Senior officials at the Tokyo Metropolitan Government initially believed that the new Toyosu fish market site would have high-floored buildings built above a soil base, and were apparently unaware of a plan to forgo the base, which was designed to seal off toxic substances, it has been learned.
Itaru Okada, who served as head of the Tokyo Metropolitan Central Wholesale Market between July 2009 and July 2011, made the testimony to the Mainichi Shimbun in connection with the stalled relocation of the Tsukiji fish market in Tokyo's Chuo Ward to the new market site in the Toyosu waterfront area in Koto Ward.
A panel of outside experts had recommended in July 2008 that a 4.5-meter-deep soil base be laid under the Toyosu market site to help block toxic substances from coming up to the surface. However, it has recently emerged that the soil base plan was subsequently altered sometime between July 2009 and July 2010, resulting in the lack of a soil base below the main buildings at the Toyosu site.

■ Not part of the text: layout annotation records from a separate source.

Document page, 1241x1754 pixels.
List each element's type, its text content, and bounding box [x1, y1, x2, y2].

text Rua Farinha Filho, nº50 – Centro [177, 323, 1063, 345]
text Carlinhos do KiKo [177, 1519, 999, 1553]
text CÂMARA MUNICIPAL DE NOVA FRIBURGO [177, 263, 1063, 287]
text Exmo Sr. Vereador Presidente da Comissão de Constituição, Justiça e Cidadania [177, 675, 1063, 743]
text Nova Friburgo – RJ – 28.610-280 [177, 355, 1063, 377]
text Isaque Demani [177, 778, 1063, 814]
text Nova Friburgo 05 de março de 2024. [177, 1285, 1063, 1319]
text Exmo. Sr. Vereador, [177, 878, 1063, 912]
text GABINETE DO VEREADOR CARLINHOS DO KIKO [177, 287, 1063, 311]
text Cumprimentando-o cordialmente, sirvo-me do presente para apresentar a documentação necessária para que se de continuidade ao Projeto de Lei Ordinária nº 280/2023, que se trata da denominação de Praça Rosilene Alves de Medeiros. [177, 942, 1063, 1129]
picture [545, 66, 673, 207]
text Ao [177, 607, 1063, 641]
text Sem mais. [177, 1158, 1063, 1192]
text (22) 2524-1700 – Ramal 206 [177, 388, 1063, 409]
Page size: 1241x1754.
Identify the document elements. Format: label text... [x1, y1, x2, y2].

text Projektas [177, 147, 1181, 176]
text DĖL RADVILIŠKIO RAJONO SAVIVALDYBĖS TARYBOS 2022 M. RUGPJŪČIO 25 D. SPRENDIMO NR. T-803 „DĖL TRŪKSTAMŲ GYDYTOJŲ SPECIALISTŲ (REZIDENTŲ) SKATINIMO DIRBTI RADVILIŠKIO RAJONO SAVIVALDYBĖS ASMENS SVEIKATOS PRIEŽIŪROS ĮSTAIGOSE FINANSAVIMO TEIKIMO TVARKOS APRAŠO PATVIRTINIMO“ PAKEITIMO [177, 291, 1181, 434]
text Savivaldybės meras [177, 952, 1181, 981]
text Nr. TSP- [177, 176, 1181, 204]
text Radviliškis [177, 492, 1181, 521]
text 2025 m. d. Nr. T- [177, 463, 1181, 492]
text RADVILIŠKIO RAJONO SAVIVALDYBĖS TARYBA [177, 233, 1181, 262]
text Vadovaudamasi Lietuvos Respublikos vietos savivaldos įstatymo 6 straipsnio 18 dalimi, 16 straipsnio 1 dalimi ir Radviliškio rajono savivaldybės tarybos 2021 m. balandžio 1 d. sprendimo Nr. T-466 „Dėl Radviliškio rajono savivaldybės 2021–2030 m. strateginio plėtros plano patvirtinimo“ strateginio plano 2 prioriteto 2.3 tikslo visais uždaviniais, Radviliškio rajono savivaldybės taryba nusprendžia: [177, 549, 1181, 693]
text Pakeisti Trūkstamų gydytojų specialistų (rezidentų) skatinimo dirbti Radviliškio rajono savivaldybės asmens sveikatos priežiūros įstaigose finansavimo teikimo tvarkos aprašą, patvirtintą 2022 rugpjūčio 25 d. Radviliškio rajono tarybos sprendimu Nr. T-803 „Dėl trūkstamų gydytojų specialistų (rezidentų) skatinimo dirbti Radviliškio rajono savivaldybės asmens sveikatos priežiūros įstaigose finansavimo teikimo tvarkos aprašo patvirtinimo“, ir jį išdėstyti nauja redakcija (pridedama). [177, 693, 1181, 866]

Okada said a metropolitan government official who was in charge of the project at the time never explained to him about the change to the soil base plan. His testimony suggests that information about the pollution countermeasures -- a linchpin of the Toyosu market development project -- had not been shared among metropolitan government officials back then.
According to Okada, when he took office as market chief in July 2009, he was briefed about a plan to build the main structures with their first floor elevated above the ground level by about 1 meter after laying a soil base underground. Okada explained to industry insiders that the method would keep the structures hygienic and make it easier to control the temperatures inside the buildings as they would be detached from the ground.
In March 2011, a metropolitan government official in charge of the wholesale market produced a written directive outlining the construction method and other conditions to contractors undertaking soil pollution countermeasures. In June that year, the official prepared a document containing specifications that further elaborated on the construction method. The document indicated the presence of a hollow space below the main buildings, and Okada approved the plan without noticing the lack of a soil base. He says that he wasn't specifically told by the official in charge that they were going to forgo the soil base.
"I had thought there would be a soil base, above which high-floored buildings would be built," Okada said. He and four other former market chiefs who served since July 2007 were quoted as saying they had been unaware of the presence of an empty space underneath key buildings.
The now completed buildings for wholesalers and middle traders of marine products at the Toyosu site both have their first floors built about 1 meter above the ground, with an empty space underground. The building for fresh produce, meanwhile, does not have raised floors.
In a related development, it has emerged that a member of a technical expert meeting had raised a question about the gap between the amount of contaminated soil removed and that of the clean soil added in place during a November 2014 meeting where the completion of work on soil pollution countermeasures was reported. The member was quoted as asking at the time, "Isn't the amount of backfill soil smaller than the amount of soil removed?"
A metropolitan government official in charge obliquely hinted at the lack of a soil base below the buildings by citing a technical term which meant soil for the building site had been dug to a depth of 2 meters underground, and then saying that the remaining areas had a soil base.
The expert panel member who raised the question looked convinced, saying, "To sum it up, a 4.5-meter-deep clean soil base has been laid, right?" -- apparently without noticing the lack of a soil base underneath the key structures. The discussion over the issue went no further than that point.